What Happened?

What Happened?

From A 2nd Helping of Chicken Soup for the Soul

What Happened?

A young man played, or I should say practiced, football at an Ivy League university. “Jerry” wasn’t skilled enough to play more than occasionally in the regular season games, but in four years this dedicated, loyal young man never missed a practice.

The coach, deeply impressed with Jerry’s loyalty and dedication to the team, also marveled at his evident devotion to his father. Several times the coach had seen Jerry and his visiting father laughing and talking as they walked arm-in-arm around the campus. But the coach had never met the father or talked with Jerry about him.

During Jerry’s senior year and a few nights before the most important game of the season—a traditional rivalry that matched Army-Navy, Georgia-Georgia Tech or Michigan-Ohio State in intensity—the coach heard a knock on his door. Opening it, he saw the young man, his face full of sadness.

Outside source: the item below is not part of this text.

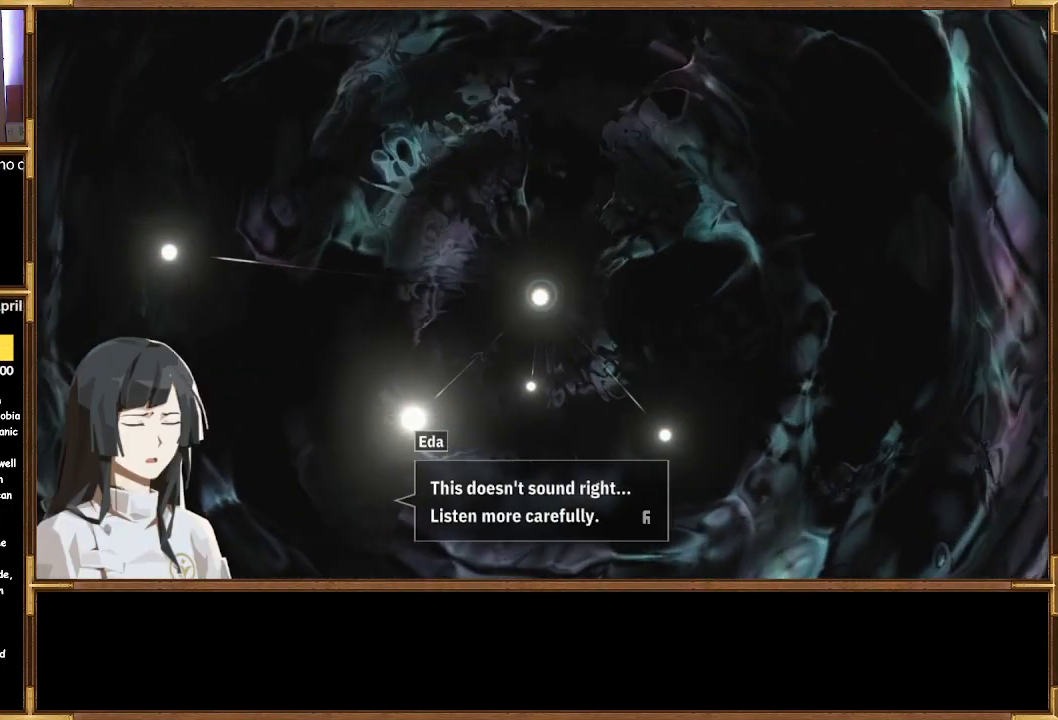
{"buttons": [], "left_stick": "center", "right_stick": "center", "events": []}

“Coach, my father just died,” Jerry murmured. “Is it all right if I miss practice for a few days and go home?”

The coach said he was very sorry to hear the news and, of course, it was all right for him to go home. As Jerry murmured a “thank you” and turned to leave, the coach added, “Please don’t feel you have to return in time for next Saturday’s game. You certainly are excused from that, too.” The youth nodded and left.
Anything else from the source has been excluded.